TOUCH AND STEP VOLTAGE OF SUBSTATION BASICS AND TUTORIALS

Substation ‘earthed’ metal work (consisting of switchgear enclosures, supports, fencing, etc.) and overhead line steel supports all have impedance to true earth. When fault current flows through them to earth, a voltage rise will occur.

This ‘earth potential rise’ (EPR) is the maximum voltage that the earthing system of an installation may attain relative to a remote point assumed to be at true (zero) earth potential. The EPR is the product of the current that returns to its remote sources via the soil and the earthing system impedance.

The overall (gross) fault current calculated will normally include amounts that may return via metallic routes such as the other (un-faulted) phase conductors, the metal screens/sheaths of buried cables and the earthwires (if fitted) of an overhead line. These current flows are subtracted from gross value to leave the amount that will return via the soil.

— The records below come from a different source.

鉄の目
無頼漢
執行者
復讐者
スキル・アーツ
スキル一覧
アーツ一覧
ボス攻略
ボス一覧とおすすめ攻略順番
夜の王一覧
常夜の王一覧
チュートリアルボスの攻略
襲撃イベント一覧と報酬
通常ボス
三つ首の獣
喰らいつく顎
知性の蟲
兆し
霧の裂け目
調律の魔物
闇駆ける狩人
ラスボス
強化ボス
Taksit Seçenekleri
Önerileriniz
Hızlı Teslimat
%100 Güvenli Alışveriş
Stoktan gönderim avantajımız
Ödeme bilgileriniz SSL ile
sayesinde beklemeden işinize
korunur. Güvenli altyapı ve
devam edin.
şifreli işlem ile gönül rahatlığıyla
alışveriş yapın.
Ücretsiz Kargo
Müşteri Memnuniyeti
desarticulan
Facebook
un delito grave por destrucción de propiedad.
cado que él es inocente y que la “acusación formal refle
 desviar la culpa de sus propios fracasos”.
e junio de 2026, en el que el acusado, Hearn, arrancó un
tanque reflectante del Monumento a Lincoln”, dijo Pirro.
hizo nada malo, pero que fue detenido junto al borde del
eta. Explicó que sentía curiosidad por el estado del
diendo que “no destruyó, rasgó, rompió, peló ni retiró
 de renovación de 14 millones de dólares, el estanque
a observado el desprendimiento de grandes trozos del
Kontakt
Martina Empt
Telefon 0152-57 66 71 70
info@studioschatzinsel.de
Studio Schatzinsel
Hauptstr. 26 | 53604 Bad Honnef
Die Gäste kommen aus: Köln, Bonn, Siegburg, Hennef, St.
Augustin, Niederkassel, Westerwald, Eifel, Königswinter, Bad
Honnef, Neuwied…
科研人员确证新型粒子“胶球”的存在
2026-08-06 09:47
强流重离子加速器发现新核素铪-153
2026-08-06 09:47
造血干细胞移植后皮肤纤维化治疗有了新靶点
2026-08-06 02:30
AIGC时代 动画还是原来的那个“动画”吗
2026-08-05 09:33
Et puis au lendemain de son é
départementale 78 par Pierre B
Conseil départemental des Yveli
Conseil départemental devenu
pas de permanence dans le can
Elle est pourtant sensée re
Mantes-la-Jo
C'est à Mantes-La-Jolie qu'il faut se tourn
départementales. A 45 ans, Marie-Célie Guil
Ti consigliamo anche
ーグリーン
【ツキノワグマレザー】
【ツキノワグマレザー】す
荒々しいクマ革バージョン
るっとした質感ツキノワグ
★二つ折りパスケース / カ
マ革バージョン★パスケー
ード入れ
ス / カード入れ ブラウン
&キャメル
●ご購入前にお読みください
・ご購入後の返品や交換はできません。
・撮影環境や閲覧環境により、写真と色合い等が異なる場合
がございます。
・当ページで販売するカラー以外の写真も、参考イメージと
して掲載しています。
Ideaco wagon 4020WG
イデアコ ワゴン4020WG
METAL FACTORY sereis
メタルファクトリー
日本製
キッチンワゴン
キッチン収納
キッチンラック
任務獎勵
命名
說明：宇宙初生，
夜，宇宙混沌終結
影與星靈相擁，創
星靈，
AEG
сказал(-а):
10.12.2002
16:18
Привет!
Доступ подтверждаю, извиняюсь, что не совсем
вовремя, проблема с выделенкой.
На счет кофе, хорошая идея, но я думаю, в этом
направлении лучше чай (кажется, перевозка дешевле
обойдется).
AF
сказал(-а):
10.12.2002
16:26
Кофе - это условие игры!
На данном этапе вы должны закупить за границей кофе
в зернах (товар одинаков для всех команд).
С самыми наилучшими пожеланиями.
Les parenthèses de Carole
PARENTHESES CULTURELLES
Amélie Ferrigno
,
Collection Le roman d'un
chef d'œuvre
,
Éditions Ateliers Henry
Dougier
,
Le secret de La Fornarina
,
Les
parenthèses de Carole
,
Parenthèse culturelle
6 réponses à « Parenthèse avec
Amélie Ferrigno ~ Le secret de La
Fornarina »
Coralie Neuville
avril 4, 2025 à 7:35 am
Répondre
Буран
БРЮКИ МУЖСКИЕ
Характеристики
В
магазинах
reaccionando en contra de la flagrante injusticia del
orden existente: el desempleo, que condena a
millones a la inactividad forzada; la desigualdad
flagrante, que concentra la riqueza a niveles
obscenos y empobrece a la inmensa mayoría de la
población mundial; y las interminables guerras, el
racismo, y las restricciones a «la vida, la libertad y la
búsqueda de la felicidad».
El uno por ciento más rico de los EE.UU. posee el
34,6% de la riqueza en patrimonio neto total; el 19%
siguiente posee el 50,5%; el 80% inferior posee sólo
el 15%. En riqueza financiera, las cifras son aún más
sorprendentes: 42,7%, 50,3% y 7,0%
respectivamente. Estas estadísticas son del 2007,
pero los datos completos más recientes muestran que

This current will flow through the local electrode system and any other electrodes connected in parallel to it. These include sheet steel foundations, the steel legs of transmission towers, large pipes and the lead sheath of cables that have a conductive outer covering (such as Hessian).

Whilst the EPR exists, voltages will occur in and around the installation. A number of voltage definitions are used to characterize the situation at any point. They include:

• The ‘touch voltage‘ which is the potential difference between the EPR on a structure and the surface potential at a point where a person is standing (normally 1 m away), whilst at the same time having one or both hands in contact with the structure.

• The ‘step voltage’, which is the difference in surface potential experienced by a person bridging a distance of 1 m with their feet.

• The ‘transfer potential’ is that between steelwork (physically distant from the installation, but bonded to it) and the remote local earth. This could occur at any point along a cable, pipe or steel fence. The design normally seeks to prevent dangerous transfer potentials occurring, by limiting the EPR or removing the electrical connection between the steelwork and installation earth.

• The ‘mesh voltage’ is a quantity used in the American Standard, IEEE 80, and is the touch voltage seen at the centre of a mesh of the substation earthing grid.

Calculations seek to find the worst case value of touch and step voltage for the design and compare it against tolerable voltage limits.